В моем детстве присутствие за столом во время ужина было обязательным.

Вне зависимости от того, что произошло, кто с кем поссорился, кричали ли родители друг на друга всего пять минут назад, — мы все исправно садились вместе за обеденный стол. Иногда воздух вокруг был буквально пропитан обидой, и все же мама всегда ставила перед каждым из нас тарелку с едой, а потом мы, помолившись, начинали есть. В совсем уж исключительных случаях мы ели в полной тишине, старательно делая вид, что нас это абсолютно не смущает.

Сегодняшний ужин проходит в такой же атмосфере. Мы почти не разговариваем, Себастьян с братом старательно избегают взглядов друг друга.

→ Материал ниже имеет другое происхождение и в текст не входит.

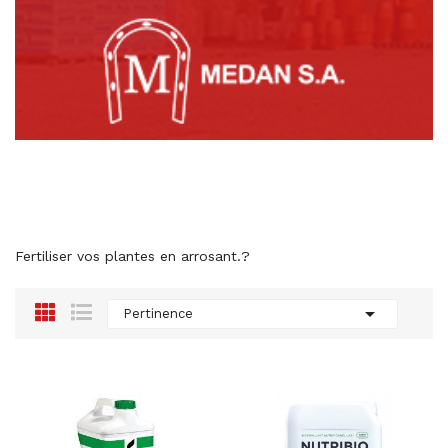
Fertiliser vos plantes en arrosant.?

Pertinence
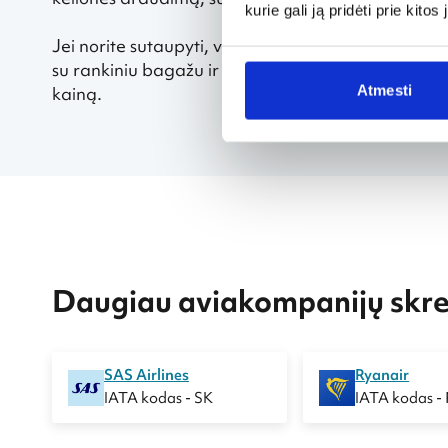
kurie gali ją pridėti prie kit
Jei norite sutaupyti, verta apsvarstyti keliones d
su rankiniu bagažu ir išvengti papildomų mokesči
Atmesti
kainą.
Daugiau aviakompanijų skren
SAS Airlines
Ryanair
IATA kodas - SK
IATA kodas -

Когда, спустившись на первый этаж, я услышала, как Купер произносит мое имя, мое сердце словно остановилось. Я буквально приросла к месту, хоть и отлично понимала, что вежливость — так же, как и порядочность, — обязывает меня вернуться в комнату и сделать вид, будто я ничего не слышала. Уж лучше отвечать на откровенные вопросы Пенни, чем становиться свидетельницей того, как Себастьян ссорится из-за меня со своим братом. Я ничего не видела, но услышала все. Смириться с тем, что Пенни и Купер застали нас вместе, — это еще ничего, но вот выслушивать мнение Купера обо мне… или с какой болью в голосе Себастьян пытается оправдать меня…

Противно до тошноты.

Купер прав: я не заслуживаю благосклонности Себастьяна. Не заслуживаю его, и точка. Мне настолько страшно дать ему то, чего он так хочет и чего, говоря откровенно, на самом деле хочется мне, что в итоге я буквально сделала его своим заложником, притворяясь, будто компромисс в виде секса по дружбе — это идеальное решение. Возможно, поначалу я действительно верила в это, но теперь понимаю Себастьяна намного лучше. Удерживая его, я проявляла жестокость и эгоизм — благодаря чертовой откровенности Купера это теперь для меня очевидно.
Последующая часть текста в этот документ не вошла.